A fascinating account of one of the first Aboriginal converts to Christianity and how he tried to reconcile two completely different ways of seeing the universe.
2. The Way Of The World - Nicolas Bouvier
Two Swiss guys travel from Paris to Afghanistan in the 1950's in an old Fiat. They make money along the way by writing newspaper articles and (I love this) organising art exhibitions.
3. The Rational Optimist - Matt Ridley
Funnily enough it turns out that we're not doomed after all.
4. Wind, Sand and Stars - Antoine Saint Exupery
His plane crashes in the desert in the 1930's and because he's French he gets all existential about it. In a good way.
5. The Thin Red Line - James Jones
The classic story of infantry men on Guadalcanal.
6. Orchid Blue - Eoin McNamee
The crime writer's crime writer shows us all how it should be done by turning in his masterpiece. For some reason Australian customs kept this book in their office for four months but when it came it was more than worth the wait.
7. Sexual Personae - Camille Paglia
I had never read this before and I found it lying on a desk at the library and thought I'd flick through it. I can see how she would annoy some people (perhaps most people) but I found the book to be completely gripping. She says more outrageous things in the first twenty pages than most of us will say in our lives.
8. Through The Square Window - Sinead Morrissey
One of the new generation of Irish poets turns in her best collection yet. Morrissey is lyrical, funny and wise beyond her years.
9. Another Bullshit Night In Suck City - Nick Flynn
Flynn's compelling account of how he ran into his father while working in a Boston homeless shelter. Anybody who knows Boston will adore this book. (And if you don't you'll still like it).
10. Just Kids - Patti Smith
A beautifully written memoir about Patti Smith's childhood and her days with Bob Mapplethorpe gettaway driver...(sorry, a little Bottle Rocket humor there)...I mean Robert Mapplethorpe, the controversial photographer.
=10. Conquest of the Useless - Werner Herzog
I haven't actually read this book yet, but I'm putting it in my top 10 anyway because I'm getting tachyon signals from the future that when I do read it I am going to love it.
1. The Finkler Question - Howard Jacobson
The only reason I finished this book was because I was trapped in a plane for 8 hours. An unfunny, uninteresting, incompetent embarrassment. If I had been a publisher's reader I would have rejected this out of hand. It won the Booker Prize.

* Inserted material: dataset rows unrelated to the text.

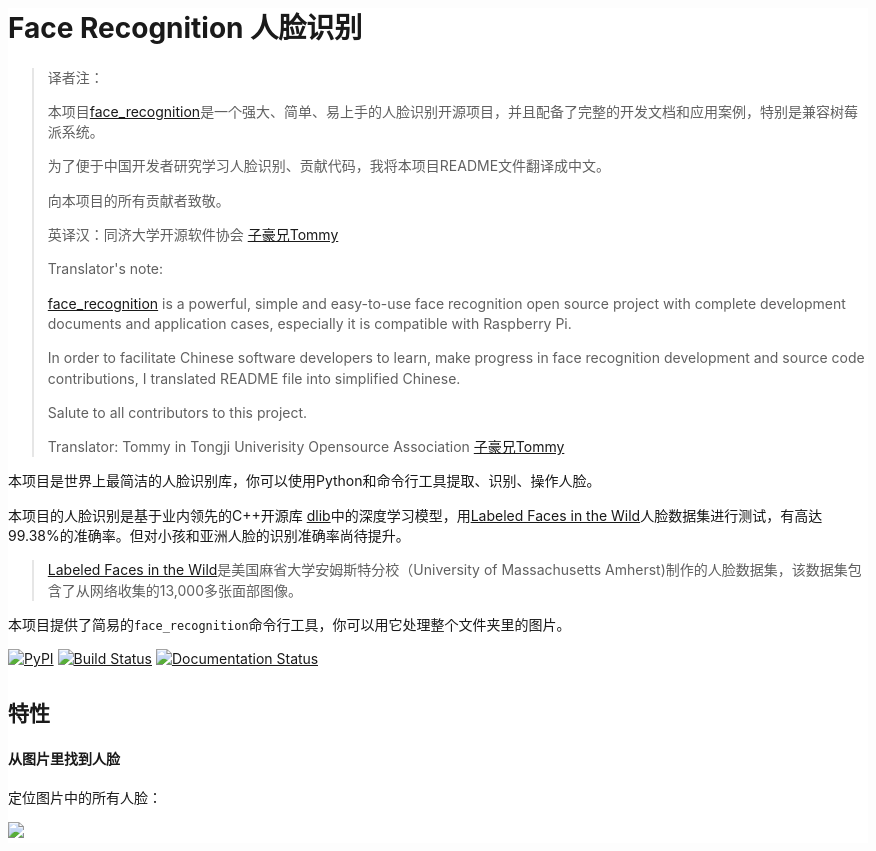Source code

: # Face Recognition 人脸识别

> 译者注：
>
> 本项目[face_recognition](https://github.com/ageitgey/face_recognition)是一个强大、简单、易上手的人脸识别开源项目，并且配备了完整的开发文档和应用案例，特别是兼容树莓派系统。
>
> 为了便于中国开发者研究学习人脸识别、贡献代码，我将本项目README文件翻译成中文。
>
> 向本项目的所有贡献者致敬。
>
> 英译汉：同济大学开源软件协会 [子豪兄Tommy](https://github.com/TommyZihao)
>
> Translator's note:
>
> [face_recognition](https://github.com/ageitgey/face_recognition) is a powerful, simple and easy-to-use face recognition open source project with complete development documents and application cases, especially it is compatible with Raspberry Pi.
>
> In order to facilitate Chinese software developers to learn, make progress in face recognition development and source code contributions, I translated README file into simplified Chinese.
>
> Salute to all contributors to this project.
>
> Translator: Tommy in Tongji Univerisity Opensource Association  [子豪兄Tommy](https://github.com/TommyZihao)



本项目是世界上最简洁的人脸识别库，你可以使用Python和命令行工具提取、识别、操作人脸。

本项目的人脸识别是基于业内领先的C++开源库 [dlib](http://dlib.net/)中的深度学习模型，用[Labeled Faces in the Wild](http://vis-www.cs.umass.edu/lfw/)人脸数据集进行测试，有高达99.38%的准确率。但对小孩和亚洲人脸的识别准确率尚待提升。

> [Labeled Faces in the Wild](http://vis-www.cs.umass.edu/lfw/)是美国麻省大学安姆斯特分校（University of Massachusetts Amherst)制作的人脸数据集，该数据集包含了从网络收集的13,000多张面部图像。

本项目提供了简易的`face_recognition`命令行工具，你可以用它处理整个文件夹里的图片。

[![PyPI](https://img.shields.io/pypi/v/face_recognition.svg)](https://pypi.python.org/pypi/face_recognition)
[![Build Status](https://travis-ci.org/ageitgey/face_recognition.svg?branch=master)](https://travis-ci.org/ageitgey/face_recognition)
[![Documentation Status](https://readthedocs.org/projects/face-recognition/badge/?version=latest)](http://face-recognition.readthedocs.io/en/latest/?badge=latest)

## 特性

#### 从图片里找到人脸

定位图片中的所有人脸：

![](https://cloud.githubusercontent.com/assets/896692/23625227/42c65360-025d-11e7-94ea-b12f28cb34b4.png)
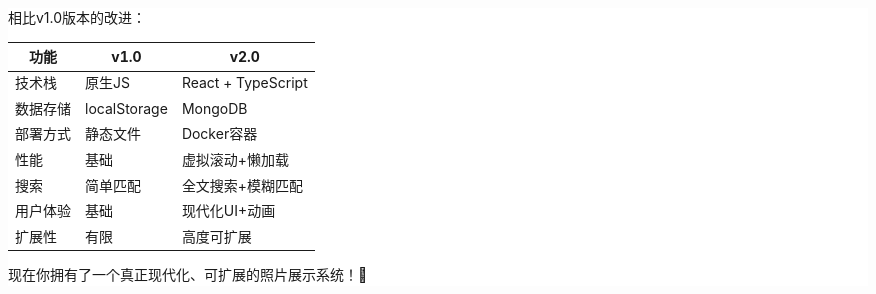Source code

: 相比v1.0版本的改进：

| 功能 | v1.0 | v2.0 |
|------|------|------|
| 技术栈 | 原生JS | React + TypeScript |
| 数据存储 | localStorage | MongoDB |
| 部署方式 | 静态文件 | Docker容器 |
| 性能 | 基础 | 虚拟滚动+懒加载 |
| 搜索 | 简单匹配 | 全文搜索+模糊匹配 |
| 用户体验 | 基础 | 现代化UI+动画 |
| 扩展性 | 有限 | 高度可扩展 |

现在你拥有了一个真正现代化、可扩展的照片展示系统！🎊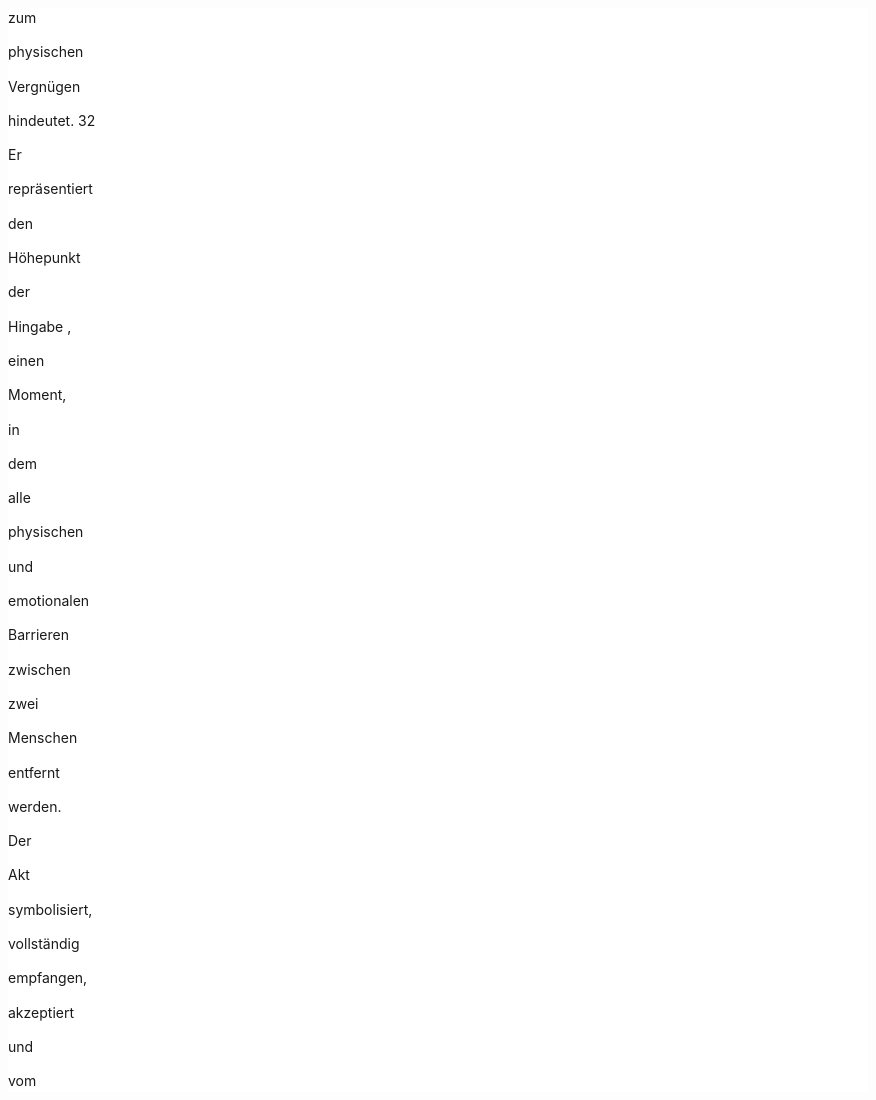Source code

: zum

physischen

Vergnügen

hindeutet.
32

Er

repräsentiert

den

Höhepunkt

der

Hingabe
,

einen

Moment,

in

dem

alle

physischen

und

emotionalen

Barrieren

zwischen

zwei

Menschen

entfernt

werden.

Der

Akt

symbolisiert,

vollständig

empfangen,

akzeptiert

und

vom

2. Freedom - Jonathan Franzen
I haven't quite finished it yet and although it is certainly not a bad novel it is a disappointment after the brilliance of The Corrections. It's hard work to be in the company of these characters and for me its lacking much of the emotional depth and humor of Franzen's previous work. The reviews have been stellar. Perhaps I'm missing something?
3. Life - Keith Richards
Everybody loves Keef, but I found this bio to be a tedious list of groupies, tours, chord changes and albums from a musical performer who was last relevant 37 years ago. Read Patti Smith's book instead. Please.